Ali Kazma
How to film a poet?
Ali Kazma aura filmé le maître horloger, le taxidermiste, le neurochirurgien, le peintre — et, référence particulière à l’Espace Topographie de l’art qui fut un jour un lieu industriel du textile, la fabrication des vêtements, du fil au défilé — avec la même attention passionnée, une attention «à la fois archéologique et poétique». Archéologique de par la volonté d’exactitude de l’artiste et la précision extrême avec laquelle le vidéaste filme les gestes liés au travail. Poétique de par l’esthétique pensive des images et de la construction consciente d’un monde où l’homme se réalise dans son activité — qui devient dès lors, au sens même de Hannah Arendt, une action.
L’une des dernières productions de Ali Kazma se distingue des Obstructions: alors que dans cette grande série de vidéos, les hommes au travail sont toujours représentés dans leur univers propre, Clerk (première vision en France) est filmé en studio. L’artiste s’intéresse ici davantage à la main, cette main qui tamponne des documents avec une célérité telle qu’elle en semble devenir indépendante de l’homme lui-même, au profit de l’institution bureaucratique qu’elle sert.

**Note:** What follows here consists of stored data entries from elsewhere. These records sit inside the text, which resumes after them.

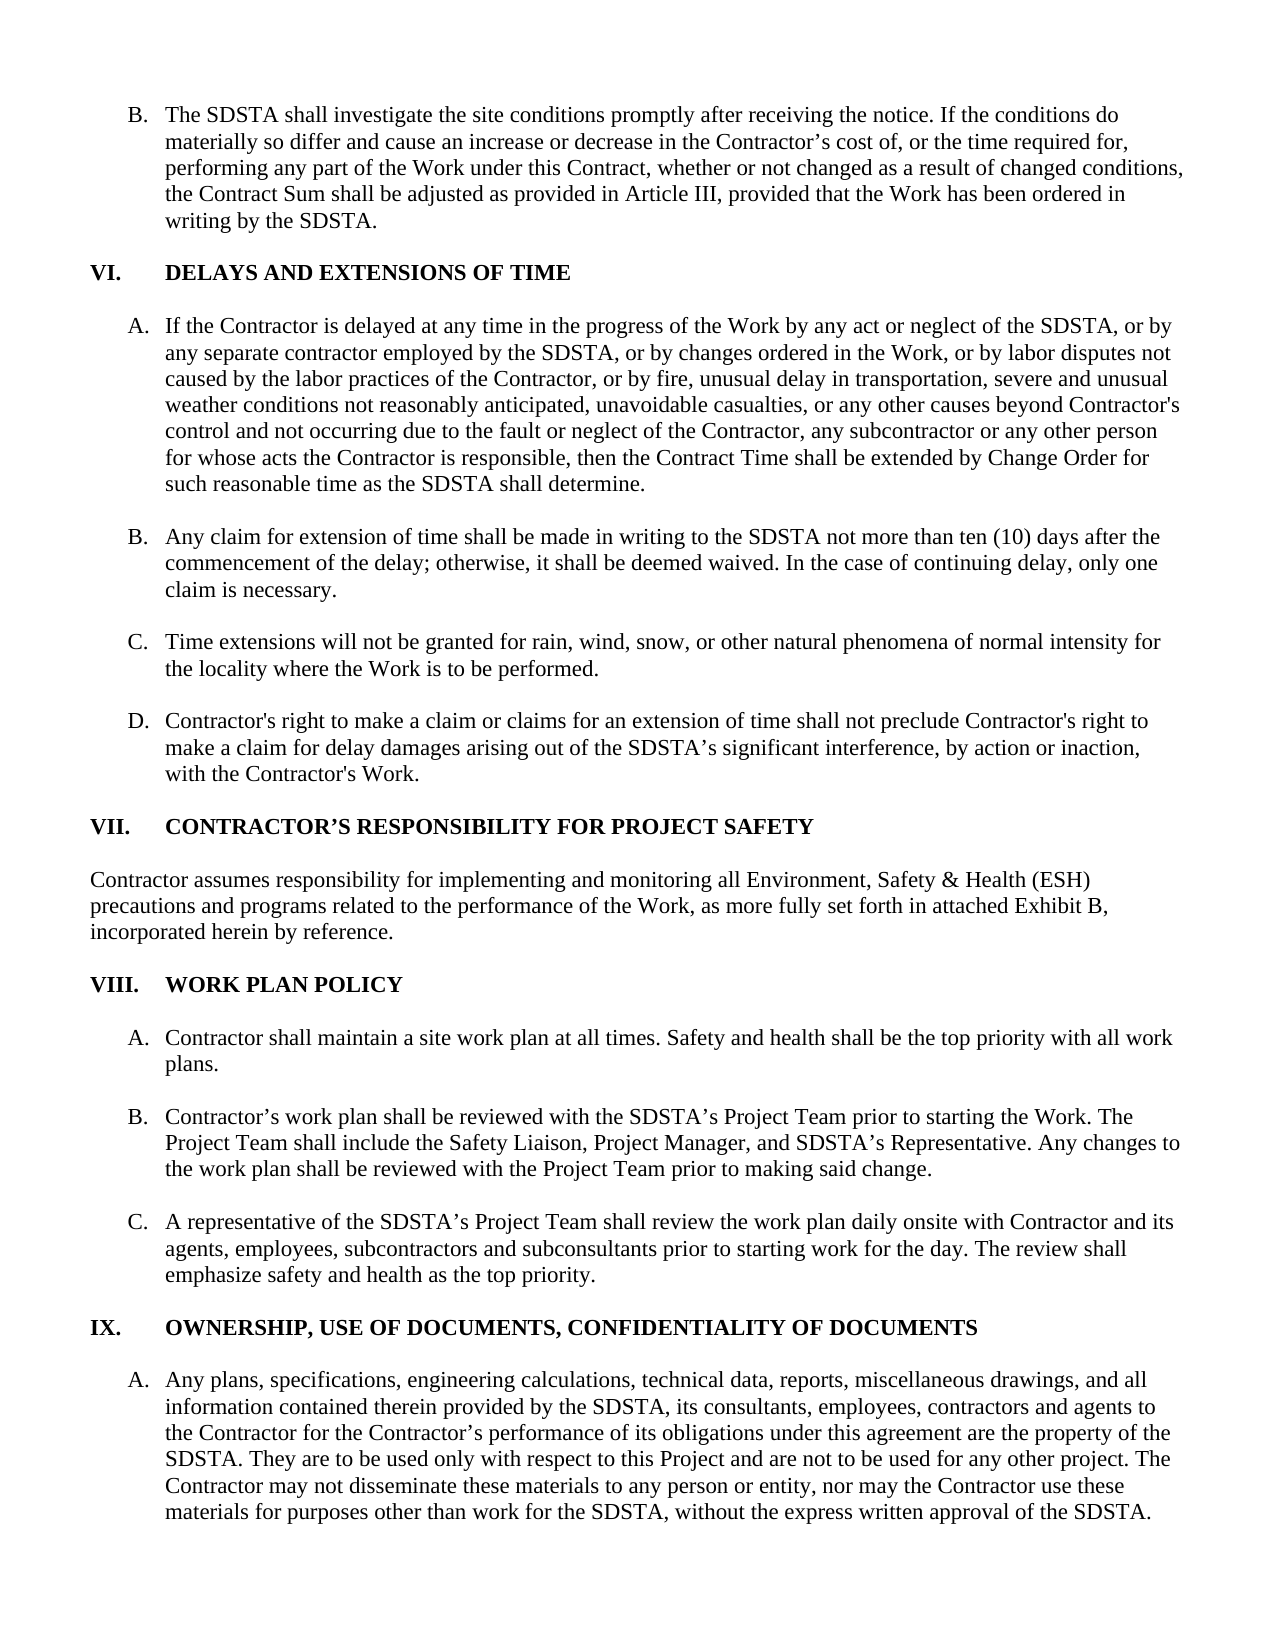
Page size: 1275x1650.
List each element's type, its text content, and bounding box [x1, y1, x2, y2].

text B. Contractor’s work plan shall be reviewed with the SDSTA’s Project Team prior to starting the Work. The Project Team shall include the Safety Liaison, Project Manager, and SDSTA’s Representative. Any changes to the work plan shall be reviewed with the Project Team prior to making said change. [127, 1103, 1185, 1182]
text IX. OWNERSHIP, USE OF DOCUMENTS, CONFIDENTIALITY OF DOCUMENTS [90, 1314, 1185, 1340]
text B. The SDSTA shall investigate the site conditions promptly after receiving the notice. If the conditions do materially so differ and cause an increase or decrease in the Contractor’s cost of, or the time required for, performing any part of the Work under this Contract, whether or not changed as a result of changed conditions, the Contract Sum shall be adjusted as provided in Article , provided that the Work has been ordered in writing by the SDSTA. [127, 101, 1185, 233]
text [127, 1366, 1185, 1524]
list If the Contractor is delayed at any time in the progress of the Work by any act or neglect of the SDSTA, or by any separate contractor employed by the SDSTA, or by changes ordered in the Work, or by labor disputes not caused by the labor practices of the Contractor, or by fire, unusual delay in transportation, severe and unusual weather conditions not reasonably anticipated, unavoidable casualties, or any other causes beyond Contractor's control and not occurring due to the fault or neglect of the Contractor, any subcontractor or any other person for whose acts the Contractor is responsible, then the Contract Time shall be extended by Change Order for such reasonable time as the SDSTA shall determine. [127, 312, 1185, 497]
text B. Any claim for extension of time shall be made in writing to the SDSTA not more than ten (10) days after the commencement of the delay; otherwise, it shall be deemed waived. In the case of continuing delay, only one claim is necessary. [127, 523, 1185, 602]
text C. Time extensions will not be granted for rain, wind, snow, or other natural phenomena of normal intensity for the locality where the Work is to be performed. [127, 628, 1185, 681]
text D. Contractor's right to make a claim or claims for an extension of time shall not preclude Contractor's right to make a claim for delay damages arising out of the SDSTA’s significant interference, by action or inaction, with the Contractor's Work. [127, 707, 1185, 787]
text A. Contractor shall maintain a site work plan at all times. Safety and health shall be the top priority with all work plans. [127, 1024, 1185, 1076]
text VI. DELAYS EXTENSIONS OF TIME [90, 259, 1185, 286]
text C. A representative of the SDSTA’s Project Team shall review the work plan daily onsite with Contractor and its agents, employees, subcontractors and subconsultants prior to starting work for the day. The review shall emphasize safety and health as the top priority. [127, 1208, 1185, 1287]
text Contractor assumes responsibility for implementing and monitoring all Environment, Safety & Health (ESH) precautions and programs related to the performance of the Work, as more fully set forth in attached Exhibit B, incorporated herein by reference. [90, 866, 1185, 945]
text . CONTRACTOR’S RESPONSIBILITY FOR PROJECT SAFETY [90, 813, 1185, 839]
text VIII. POLICY [90, 971, 1185, 997]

L’exposition présentée à l’Espace Topographie de l’art est intitulée par une question: «Comment filmer un poète?» Ali Kazma, en fervent amant du livre et des cultures, se pose cette question cruciale pour lui depuis bien longtemps. Cette grande exposition (dix vidéos présentées en simultané), de par la poésie conjuguée du lieu et des oeuvres, contient en elle-même plusieurs éléments de réponse.